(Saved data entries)
○ ○ ○
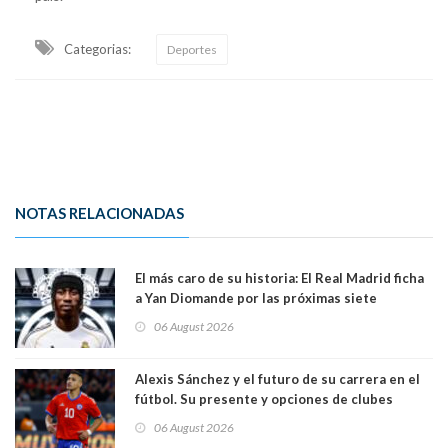
Categorias:
Deportes
NOTAS RELACIONADAS
El más caro de su historia: El Real Madrid ficha
a Yan Diomande por las próximas siete
temporadas. 125 millones de dólares
06 August 2026
Alexis Sánchez y el futuro de su carrera en el
fútbol. Su presente y opciones de clubes
06 August 2026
○ ○ ○
**EXERCISE REQUIREMENTS:** Each of the lines above should be transcribed exactly; no image is to be copied.

**EXERCISE ANSWER:**
Categorias:
Deportes
NOTAS RELACIONADAS
El más caro de su historia: El Real Madrid ficha
a Yan Diomande por las próximas siete
temporadas. 125 millones de dólares
06 August 2026
Alexis Sánchez y el futuro de su carrera en el
fútbol. Su presente y opciones de clubes
06 August 2026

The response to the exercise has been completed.